Surgical methods including soft tissue balancing, tendon transfer, talectomy, calcaneal osteotomy, dynamic correction using a hinged distraction apparatus, and triple arthrodesis have been used to manage the equinocavovarus deformity. 13,16 –18 Soft tissue balancing such as Achilles tendon lengthening, tendon transfer, or release of the plantar fascia may be effective enough in cases with less neurological involvement with a flexible foot deformity such as in the left foot of our patient. In comparison, the right foot of our patient had a severe, fixed, equinocavovarus deformity involving the bone which required an additional extensive bony procedure to achieve thorough correction. Fixed equinovarus deformities are more often reported in cerebral palsy patients, and they cannot tolerate gradual correction with external fixation frames due to strong spasticity. Other disadvantages of external fixation include wire dislodgment, a high incidence of pin site infection, and recurrence of the deformity. 23 –26 The rigidity and complexity of equinocavovarus deformity often requires more extensive procedures such as multiple osteotomy or Lambrinudi triple arthrodesis. 26 –28
In our patient, we chose modified Lambrinudi arthrodesis due to its high efficiency in correcting deformities considering three dimensions.

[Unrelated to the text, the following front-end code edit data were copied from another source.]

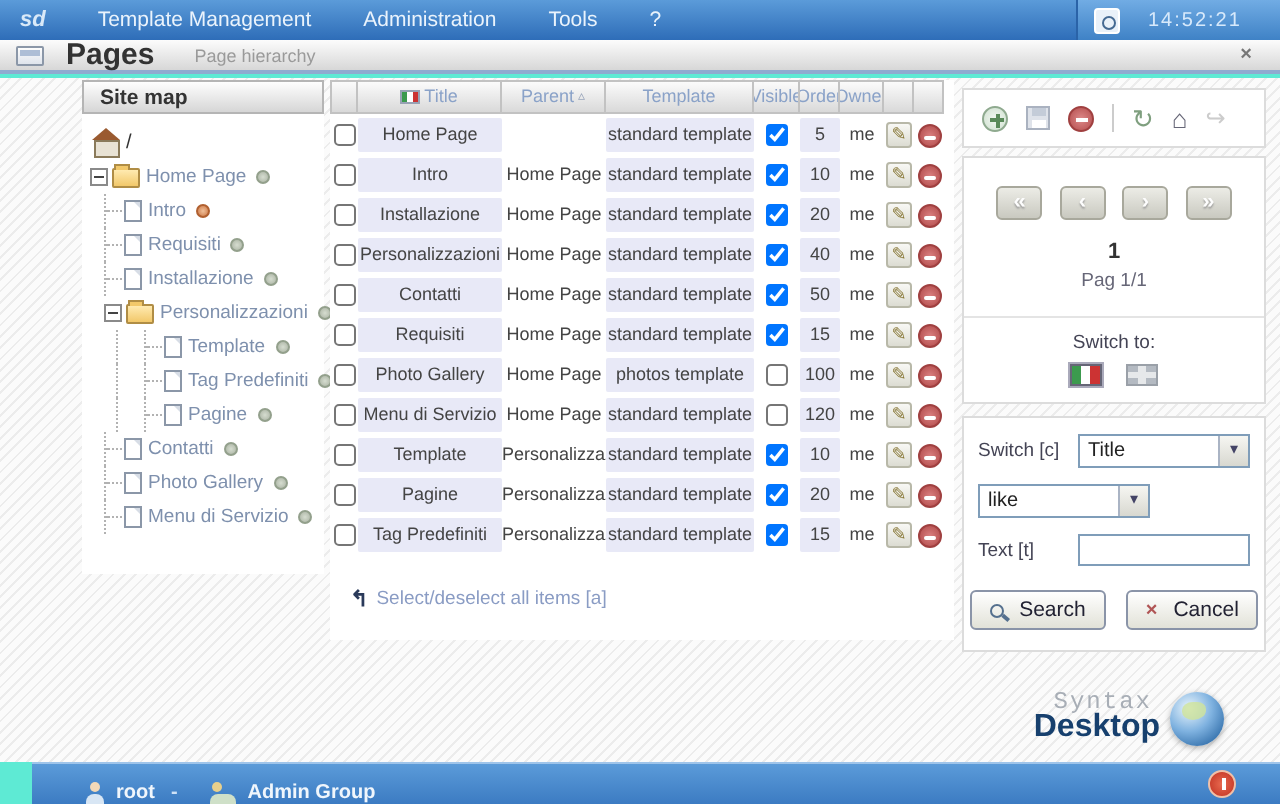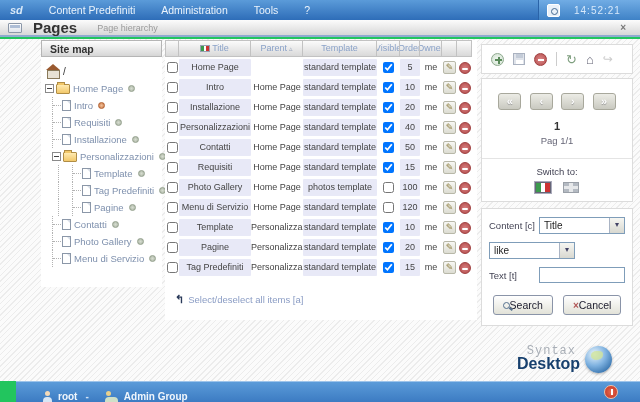--- a/index.html
+++ b/index.html
@@ -1,18 +1,18 @@
 <!DOCTYPE html>
 <html><head>
 <meta charset="utf-8">
 <style>
   *{box-sizing:border-box;margin:0;padding:0;}
   html,body{width:640px;height:402px;overflow:hidden;}
   body{font-family:"Liberation Sans",sans-serif;background:#fff;}
-  #app{position:relative;width:640px;height:402px;background:#22c55e;}
+  #app{position:relative;width:640px;height:402px;background:#5eead4;}
 
   
   .menubar{position:absolute;left:0;top:0;width:640px;height:20px;
     background:linear-gradient(#5b9bd9,#2e6db8);display:flex;align-items:center;}
   .logo{color:#d9e9f8;font-style:italic;font-weight:bold;font-size:11px;margin-left:10px;}
   .menu-item{color:#eaf3fc;font-size:10.5px;margin-left:26px;cursor:default;}
   .clockseg{position:absolute;right:0;top:0;width:102px;height:20px;
     background:linear-gradient(#71acе4,#3f82c6);background:linear-gradient(#71ace4,#3f82c6);
     border-left:1px solid #2a63a8;display:flex;align-items:center;}
   .clockicon{width:13px;height:13px;background:#e9f1f9;border:1px solid #fff;
@@ -133,21 +133,21 @@
   .frow{display:flex;align-items:center;margin-bottom:8px;}
   .flabel{flex:1;font-size:9.5px;color:#445;}
   .fakeselect{width:86px;height:17px;border:1px solid #7f9db9;background:#fff;
     font-size:10px;color:#222;padding:1px 16px 1px 4px;position:relative;line-height:13px;}
   .fakeselect::after{content:"▾";position:absolute;right:0;top:0;width:14px;height:15px;
     background:linear-gradient(#f6f6f2,#d8d8d0);border-left:1px solid #aab4c4;
     font-size:8px;color:#446;text-align:center;line-height:14px;}
   .ftext{width:86px;height:16px;border:1px solid #7f9db9;font-size:10px;padding:0 3px;
     font-family:"Liberation Sans",sans-serif;}
   .btnrow{display:flex;justify-content:center;gap:10px;margin-top:12px;}
-  .xpbtn{display:inline-flex;align-items:center;gap:0;border:1px solid #8a94a8;border-radius:3px;
+  .xpbtn{display:inline-flex;align-items:center;gap:8px;border:1px solid #8a94a8;border-radius:3px;
     background:linear-gradient(#ffffff,#e2e2d8);padding:3px 9px;font-size:10.5px;color:#223;cursor:default;}
   .mag{width:7px;height:7px;border:1.5px solid #55708e;border-radius:50%;position:relative;}
   .mag::after{content:"";position:absolute;left:5px;top:5px;width:4px;height:1.5px;
     background:#55708e;transform:rotate(40deg);}
   .cancelx{color:#b05555;font-weight:bold;font-size:10px;}
 
   
   .branding{position:absolute;right:36px;bottom:8px;text-align:right;}
   .brand-top{font-size:12px;color:#a8aeb6;letter-spacing:1px;margin-right:28px;font-family:Liberation Mono, monospace;}
   .brand-bottom{font-size:16px;font-weight:bold;color:#17406e;margin-top:-3px;margin-right:24px;}
@@ -177,21 +177,21 @@
   .cornerdot{position:absolute;right:5px;top:7px;width:8px;height:8px;border-radius:50%;
     background:radial-gradient(#f0b060,#d06820);}
 </style>
 </head>
 <body>
 
 <div id="app">
 
   <div class="menubar">
     <span class="logo">sd</span>
-    <span class="menu-item">Content Predefiniti</span>
+    <span class="menu-item">Template Management</span>
     <span class="menu-item">Administration</span>
     <span class="menu-item">Tools</span>
     <span class="menu-item">?</span>
     <div class="clockseg">
       <span class="clockicon"></span>
       <span class="clock">14:52:21</span>
     </div>
   </div>
 
   <div class="tabbar">
@@ -472,21 +472,21 @@
           <div class="switchlbl">Switch to:</div>
           <div class="flagrow">
             <span class="flag-it"></span>
             <span class="flag-uk"></span>
           </div>
         </div>
       </div>
 
       <div class="tbox formbox">
         <div class="frow">
-          <span class="flabel">Content [c]</span>
+          <span class="flabel">Switch [c]</span>
           <span class="fakeselect">Title</span>
         </div>
         <div class="frow">
           <span class="fakeselect">like</span>
         </div>
         <div class="frow">
           <span class="flabel">Text [t]</span>
           <input class="ftext" value="" style="">
         </div>
         <div class="btnrow">

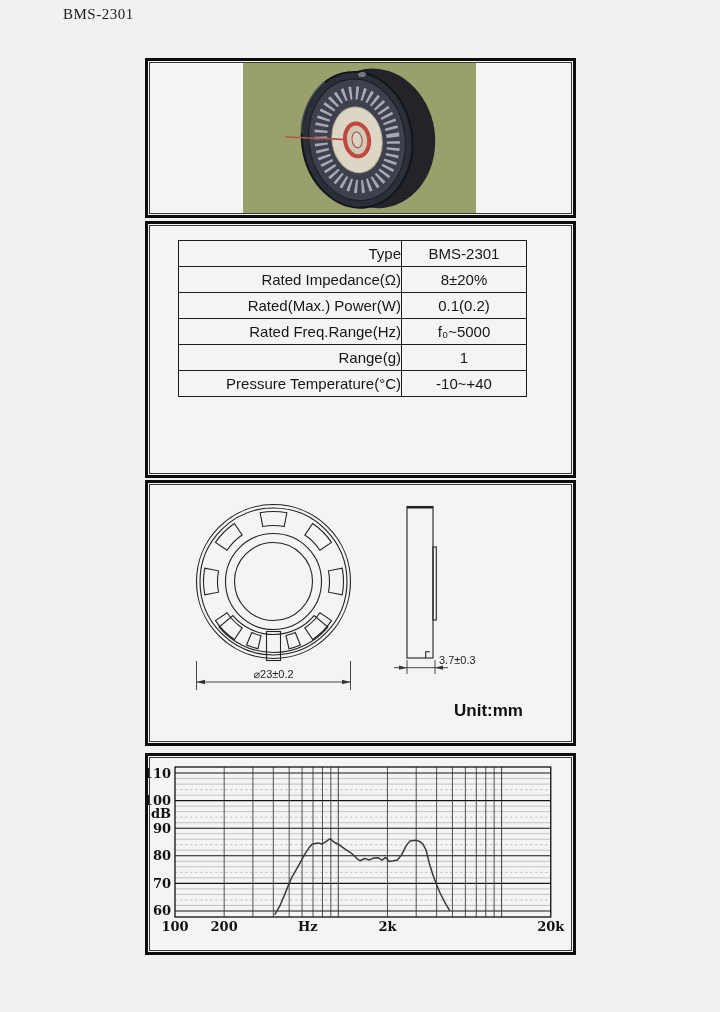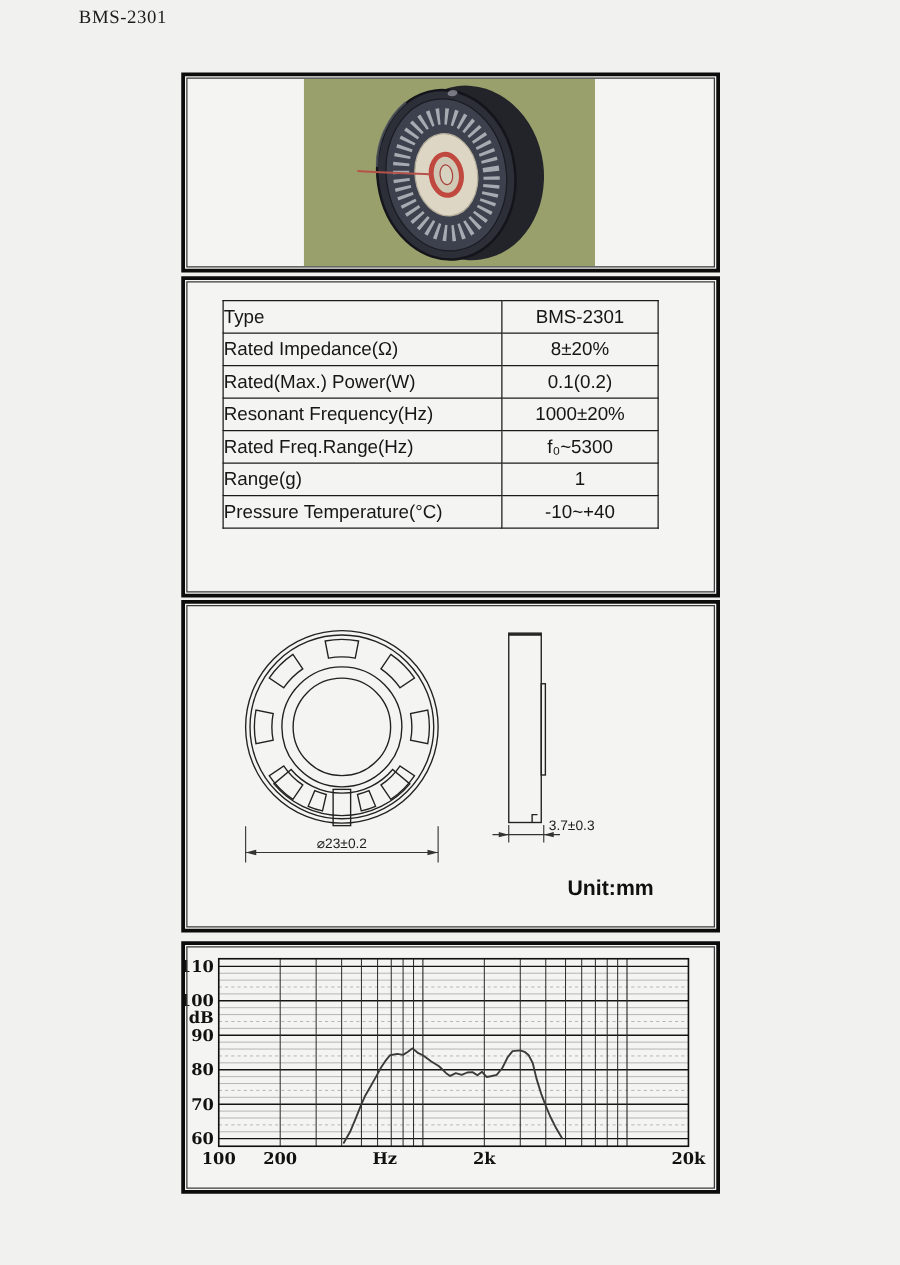--- a/index.html
+++ b/index.html
@@ -37,21 +37,21 @@
     border-collapse:collapse;table-layout:fixed;
     width:349px;
   }
   table.spec td{
     border:1.5px solid #1b1b1b;
     height:25px;padding:0;
     font-size:15px;color:#161616;
     background:#f4f4f2;
     overflow:hidden;white-space:nowrap;
   }
-  td.spec-label{width:222px;padding-left:9px;text-align:left;}
+  td.spec-label{width:222px;padding-left:9px;text-align:right;}
   td.spec-value{text-align:center;font-size:14px;}
 
   .drawing-svg, .chart-svg{position:absolute;left:0;top:0;display:block;}
 
   .dim-text{
     font-family:"Liberation Sans", sans-serif;
     font-size:11px;fill:#1d1d1d;
   }
   .unit-text{
     font-family:"Liberation Sans", sans-serif;
@@ -96,26 +96,22 @@
         </tr>
         <tr>
           <td class="spec-label">Rated Impedance(Ω)</td>
           <td class="spec-value">8±20%</td>
         </tr>
         <tr>
           <td class="spec-label">Rated(Max.) Power(W)</td>
           <td class="spec-value">0.1(0.2)</td>
         </tr>
         <tr>
-          <td class="spec-label">Resonant Frequency(Hz)</td>
-          <td class="spec-value">1000±20%</td>
-        </tr>
-        <tr>
           <td class="spec-label">Rated Freq.Range(Hz)</td>
-          <td class="spec-value">f₀~5300</td>
+          <td class="spec-value">f₀~5000</td>
         </tr>
         <tr>
           <td class="spec-label">Range(g)</td>
           <td class="spec-value">1</td>
         </tr>
         <tr>
           <td class="spec-label">Pressure Temperature(°C)</td>
           <td class="spec-value">-10~+40</td>
         </tr>
       </tbody>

The correction obtained in Lambrinudi arthrodesis is created with closing wedge osteotomy. The osteotomy excises the inferior portion of the head and neck of the talus. The bony resection begins at the upper third of the talar head and inclines toward the posterior process of the talus and toward the inferomedial part of the talus. Minimal bony resection of the calcaneus, limited joint preparation of the talonavicular joint and calcaneocuboid joint were accomplished, and an anterolaterally based wedge from the head and the neck of the talus was achieved after removal of the resected bone. The difference from the traditional Lambrinudi procedure is that the talar head was not excised thoroughly in our method. The reason for preserving the upper part of the talar head was so that the foot length would not be shortened too much after deformity correction. Another modification was that the shape of the wedge was anterior and lateral based, which is different from the anterior base only of the traditional method. A double based wedge can achieve a better plantigrade foot by eversion of the hindfoot and dorsiflexion of the midfoot simultaneously.
Conclusion
We report our experience of treating equinocavovarus deformity, a rare neuromuscular presentation in a patient with WD, with one-stage correction using modified Lambrinudi arthrodesis with additional soft tissue procedures. Shortening the treatment period and decreasing possible complications due to multiple procedures are the main benefits of this technique. This study provides a practical and reasonable surgical procedure with a satisfactory outcome.
Footnotes
Declaration of conflicting interests
The author(s) declared no potential conflicts of interest with respect to the research, authorship, and/or publication of this article.
Funding
The author(s) received no financial support for the research, authorship, and/or publication of this article.